On Oct. 1, Paddock left Mesquite at 2:06 a.m. He arrived at the Mandalay Bay where he gambled before taking two additional suitcases to his room.
Oct. 1, 2017, was the final day of the three-day Route 91 Harvest Festival held at the Las Vegas Village, an open-air concert venue, approximately 15 acres in size and bordered by Las Vegas Boulevard to the west, Reno Avenue to the north, Giles Street to the east and Mandalay Bay Road to the south.
More than 22,000 people were attending the final day of the festival.
At approximately 10 p.m. that night, an unarmed hotel security guard named Jesus Campos arrived on the 32nd floor to respond to an alarm set off by an open door to another room. He attempted to enter the hallway to the floor via the stairwell, but the door wouldn’t open.
Campos took the stairs to the 33rd floor and used the guest elevator to access the 32nd floor. Once on the 32nd floor, Campos entered the foyer leading to the stairwell and discovered an “L” bracket screwed into the door preventing it from opening.
The security officer called his dispatch center with the house phone in the foyer to report the discovery.
After he hung up the phone, Campos heard what he described as a loud rapid drilling sound coming from room 32-135. As he walked down the hallway, he heard what he described as automatic gunfire coming from the same area and realized he had been shot in the left calf.
He took cover in the alcove of rooms 32-122 and 32-124 and utilized both his cellphone and radio to notify his dispatch he had been shot with a BB or pellet gun.
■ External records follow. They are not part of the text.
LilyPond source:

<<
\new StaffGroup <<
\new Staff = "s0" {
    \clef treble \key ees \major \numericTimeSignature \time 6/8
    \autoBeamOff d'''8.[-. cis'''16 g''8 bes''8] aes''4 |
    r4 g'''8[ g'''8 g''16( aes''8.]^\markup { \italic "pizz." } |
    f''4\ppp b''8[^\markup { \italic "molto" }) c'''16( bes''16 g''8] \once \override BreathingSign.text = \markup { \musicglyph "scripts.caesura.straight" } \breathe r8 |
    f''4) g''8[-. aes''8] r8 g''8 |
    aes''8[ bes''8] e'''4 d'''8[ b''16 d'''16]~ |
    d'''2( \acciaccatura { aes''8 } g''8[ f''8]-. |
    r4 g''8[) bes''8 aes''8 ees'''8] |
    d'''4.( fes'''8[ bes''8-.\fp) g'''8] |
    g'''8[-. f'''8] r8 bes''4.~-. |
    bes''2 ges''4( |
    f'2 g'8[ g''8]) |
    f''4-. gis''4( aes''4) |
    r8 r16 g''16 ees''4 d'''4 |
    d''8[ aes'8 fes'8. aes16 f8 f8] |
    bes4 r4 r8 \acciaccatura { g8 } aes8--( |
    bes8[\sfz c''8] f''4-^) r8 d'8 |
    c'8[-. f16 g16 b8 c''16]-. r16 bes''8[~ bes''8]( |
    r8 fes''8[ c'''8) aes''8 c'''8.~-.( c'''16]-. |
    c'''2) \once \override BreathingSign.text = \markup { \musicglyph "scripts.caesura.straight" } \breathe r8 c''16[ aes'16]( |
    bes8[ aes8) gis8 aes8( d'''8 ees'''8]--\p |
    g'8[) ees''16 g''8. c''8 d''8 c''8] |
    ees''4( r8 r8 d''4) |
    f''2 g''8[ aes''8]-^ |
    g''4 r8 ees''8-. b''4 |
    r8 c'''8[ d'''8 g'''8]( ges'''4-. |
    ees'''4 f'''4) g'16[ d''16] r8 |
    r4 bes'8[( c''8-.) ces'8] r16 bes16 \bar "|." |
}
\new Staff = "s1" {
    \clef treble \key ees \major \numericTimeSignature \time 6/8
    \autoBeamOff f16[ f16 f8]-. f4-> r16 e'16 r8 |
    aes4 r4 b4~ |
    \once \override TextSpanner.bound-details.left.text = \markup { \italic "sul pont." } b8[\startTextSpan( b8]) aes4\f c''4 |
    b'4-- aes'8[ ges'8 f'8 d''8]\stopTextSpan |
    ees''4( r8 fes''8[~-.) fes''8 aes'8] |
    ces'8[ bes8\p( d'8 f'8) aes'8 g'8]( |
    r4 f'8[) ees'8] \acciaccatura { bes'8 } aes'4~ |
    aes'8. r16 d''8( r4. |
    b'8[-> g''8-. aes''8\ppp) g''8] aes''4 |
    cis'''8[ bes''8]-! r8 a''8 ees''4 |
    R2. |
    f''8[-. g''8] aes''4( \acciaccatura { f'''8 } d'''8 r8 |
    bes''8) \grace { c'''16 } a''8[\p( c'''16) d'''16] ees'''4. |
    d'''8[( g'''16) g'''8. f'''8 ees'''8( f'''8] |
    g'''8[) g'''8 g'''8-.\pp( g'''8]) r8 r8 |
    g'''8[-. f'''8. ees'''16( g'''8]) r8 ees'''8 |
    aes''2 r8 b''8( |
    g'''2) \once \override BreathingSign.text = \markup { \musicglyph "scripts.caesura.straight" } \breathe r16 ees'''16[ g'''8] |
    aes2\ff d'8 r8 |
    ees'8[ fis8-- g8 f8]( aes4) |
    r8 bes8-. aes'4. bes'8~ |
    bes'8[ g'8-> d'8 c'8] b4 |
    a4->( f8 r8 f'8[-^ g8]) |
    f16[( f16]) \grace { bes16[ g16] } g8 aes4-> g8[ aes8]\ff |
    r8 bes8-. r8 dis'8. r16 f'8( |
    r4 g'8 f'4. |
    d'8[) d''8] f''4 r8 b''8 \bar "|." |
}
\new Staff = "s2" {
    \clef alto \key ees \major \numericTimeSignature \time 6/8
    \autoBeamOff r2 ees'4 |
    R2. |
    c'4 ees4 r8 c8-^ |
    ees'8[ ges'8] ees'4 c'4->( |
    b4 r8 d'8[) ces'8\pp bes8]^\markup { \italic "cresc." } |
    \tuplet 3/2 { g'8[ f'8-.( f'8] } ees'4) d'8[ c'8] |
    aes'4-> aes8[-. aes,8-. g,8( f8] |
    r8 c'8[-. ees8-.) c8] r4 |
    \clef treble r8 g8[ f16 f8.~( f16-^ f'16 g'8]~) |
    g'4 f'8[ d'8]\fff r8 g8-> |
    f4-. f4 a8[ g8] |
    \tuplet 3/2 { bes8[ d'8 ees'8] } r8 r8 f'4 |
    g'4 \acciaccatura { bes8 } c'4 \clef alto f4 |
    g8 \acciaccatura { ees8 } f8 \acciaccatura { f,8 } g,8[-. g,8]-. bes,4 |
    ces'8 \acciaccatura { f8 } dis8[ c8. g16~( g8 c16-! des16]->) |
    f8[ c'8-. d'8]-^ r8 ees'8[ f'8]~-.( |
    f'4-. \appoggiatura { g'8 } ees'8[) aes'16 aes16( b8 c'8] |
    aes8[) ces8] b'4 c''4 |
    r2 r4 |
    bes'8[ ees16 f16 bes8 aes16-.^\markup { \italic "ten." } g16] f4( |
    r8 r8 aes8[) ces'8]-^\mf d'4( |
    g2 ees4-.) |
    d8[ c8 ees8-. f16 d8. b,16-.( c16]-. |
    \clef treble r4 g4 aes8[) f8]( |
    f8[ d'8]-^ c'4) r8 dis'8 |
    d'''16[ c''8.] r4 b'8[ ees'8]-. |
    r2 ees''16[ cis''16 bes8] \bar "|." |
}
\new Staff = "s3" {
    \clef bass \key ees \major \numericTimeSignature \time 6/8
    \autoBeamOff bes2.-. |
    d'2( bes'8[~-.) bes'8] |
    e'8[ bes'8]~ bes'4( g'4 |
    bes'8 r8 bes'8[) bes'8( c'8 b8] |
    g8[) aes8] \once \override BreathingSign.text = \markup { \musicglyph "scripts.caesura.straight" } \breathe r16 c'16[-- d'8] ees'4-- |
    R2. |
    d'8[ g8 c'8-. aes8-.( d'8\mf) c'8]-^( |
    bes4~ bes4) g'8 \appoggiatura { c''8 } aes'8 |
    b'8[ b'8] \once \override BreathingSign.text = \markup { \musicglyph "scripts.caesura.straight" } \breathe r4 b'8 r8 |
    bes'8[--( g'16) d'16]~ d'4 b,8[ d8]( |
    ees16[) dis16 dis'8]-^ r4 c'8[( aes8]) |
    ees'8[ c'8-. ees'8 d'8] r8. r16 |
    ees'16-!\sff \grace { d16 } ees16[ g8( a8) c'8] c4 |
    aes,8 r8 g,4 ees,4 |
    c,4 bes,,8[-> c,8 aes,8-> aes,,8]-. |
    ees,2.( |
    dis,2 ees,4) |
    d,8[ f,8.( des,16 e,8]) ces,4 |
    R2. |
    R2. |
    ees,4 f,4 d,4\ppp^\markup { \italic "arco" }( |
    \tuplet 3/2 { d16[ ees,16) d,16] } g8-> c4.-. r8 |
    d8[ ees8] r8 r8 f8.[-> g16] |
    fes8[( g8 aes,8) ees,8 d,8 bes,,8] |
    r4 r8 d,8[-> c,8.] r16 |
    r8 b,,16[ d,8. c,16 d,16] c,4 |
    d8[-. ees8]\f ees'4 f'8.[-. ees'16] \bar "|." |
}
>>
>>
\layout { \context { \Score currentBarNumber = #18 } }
While waiting for other security personnel to arrive, Campos continued to hear gunfire coming from the room. Paddock fired about 200 shots through his hotel room door into the hallway, the report states.
Officers and concertgoers initially believed the gunfire to be fireworks. As Paddock targeted the concertgoers with gunfire, officers quickly determined they were dealing with an active shooter. From approximately 10:05 p.m. to 10:16 p.m., Paddock committed a mass shooting, firing more than 1,100 bullets that left 58 people dead and more than 800 people injured.
Officers formed multiple strike teams and entered the Mandalay Bay from various entrance points. As a team of officers reached the 32nd floor via the stairwell, they didn’t hear gunfire coming from room 32-135. Officers were able to manually breach the “L” bracket on the stairwell door and gain access to the hallway where they observed a food service cart with wires running from it to room 32-134.
At approximately 10:18 p.m., the heat detection indicator from inside room 32-135 detected no further readings from inside of the room.
Authorities began evacuating hotel guests on the 32nd floor. Officers discovered a small infant alone in one of the rooms. As evacuations continued, the nanny for the infant was located in a room across the hall and reunited with the child.
At 11:20 p.m., no gunfire had been heard from Paddock’s room for approximately 40 minutes and authorities used an explosive breach to make entry into room 32-135. Inside the room, they observed a rifle with a scope and bipod on the floor just inside the door.
Police found Paddock lying on his back on the floor in the sitting area with casings on the floor surrounding him. He was wearing black pants, a long sleeve brown shirt, black gloves and gray shoes. A small frame “Smith & Wesson” revolver was on the ground above Paddock’s head. There was apparent blood surrounding his nose and mouth and a pool of blood had formed around Paddock’s head. Paddock died of a self-inflicted gunshot wound.
A rifle was on the floor under his legs. A gray box cutter and a small sledge hammer was on the floor near his feet. The large window at Paddock’s feet was broken out and the curtain was blowing into the room.